(SUPPLIED RECORDS)

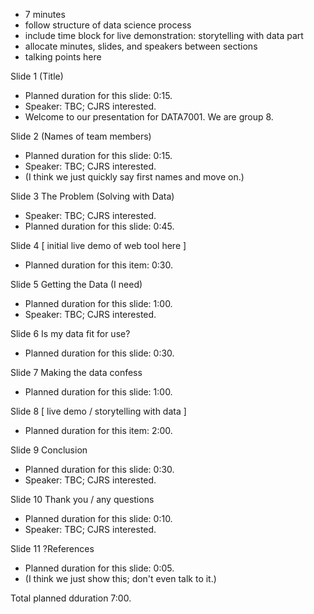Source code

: * 7 minutes
* follow structure of data science process
* include time block for live demonstration: storytelling with data part
* allocate minutes, slides, and speakers between sections
* talking points here

Slide 1 (Title)
* Planned duration for this slide: 0:15.
* Speaker: TBC; CJRS interested.
* Welcome to our presentation for DATA7001. We are group 8.

Slide 2 (Names of team members)
* Planned duration for this slide: 0:15.
* Speaker: TBC; CJRS interested.
* (I think we just quickly say first names and move on.)

Slide 3 The Problem (Solving with Data)
* Speaker: TBC; CJRS interested.
* Planned duration for this slide: 0:45.

Slide 4 [ initial live demo of web tool here ]
* Planned duration for this item: 0:30.

Slide 5 Getting the Data (I need)
* Planned duration for this slide: 1:00.
* Speaker: TBC; CJRS interested.

Slide 6 Is my data fit for use?
* Planned duration for this slide: 0:30.

Slide 7 Making the data confess
* Planned duration for this slide: 1:00.

Slide 8 [ live demo / storytelling with data ]
* Planned duration for this item: 2:00.

Slide 9 Conclusion
* Planned duration for this slide: 0:30.
* Speaker: TBC; CJRS interested.

Slide 10 Thank you / any questions
* Planned duration for this slide: 0:10.
* Speaker: TBC; CJRS interested.

Slide 11 ?References
* Planned duration for this slide: 0:05.
* (I think we just show this; don't even talk to it.)

Total planned dduration 7:00.
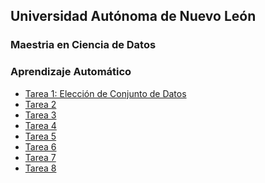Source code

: <!-- Estructura de tareas de la Asignatura-->

## Universidad Autónoma de Nuevo León

### Maestria en Ciencia de Datos

### Aprendizaje Automático 

- [Tarea 1: Elección de Conjunto de Datos](https://colab.research.google.com/drive/14iA8HhHRKFz1EpzZOpO0pqiegdV3ViKP#scrollTo=9uLMNtCK9i1_)
- [Tarea 2]()
- [Tarea 3]()
- [Tarea 4]()
- [Tarea 5]()
- [Tarea 6]()
- [Tarea 7]()
- [Tarea 8]()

(End SUPPLIED RECORDS)

• DIRECTIVE
Reproduce the items' lines exactly, from the line containing "Slide 7 Making the data confess" through the line containing "### Aprendizaje Automático", including both of those lines. Do not include the pictures in your answer.

• FINISHED TASK
Slide 7 Making the data confess
* Planned duration for this slide: 1:00.

Slide 8 [ live demo / storytelling with data ]
* Planned duration for this item: 2:00.

Slide 9 Conclusion
* Planned duration for this slide: 0:30.
* Speaker: TBC; CJRS interested.

Slide 10 Thank you / any questions
* Planned duration for this slide: 0:10.
* Speaker: TBC; CJRS interested.

Slide 11 ?References
* Planned duration for this slide: 0:05.
* (I think we just show this; don't even talk to it.)

Total planned dduration 7:00.
Source code

: <!-- Estructura de tareas de la Asignatura-->

## Universidad Autónoma de Nuevo León

### Maestria en Ciencia de Datos

### Aprendizaje Automático 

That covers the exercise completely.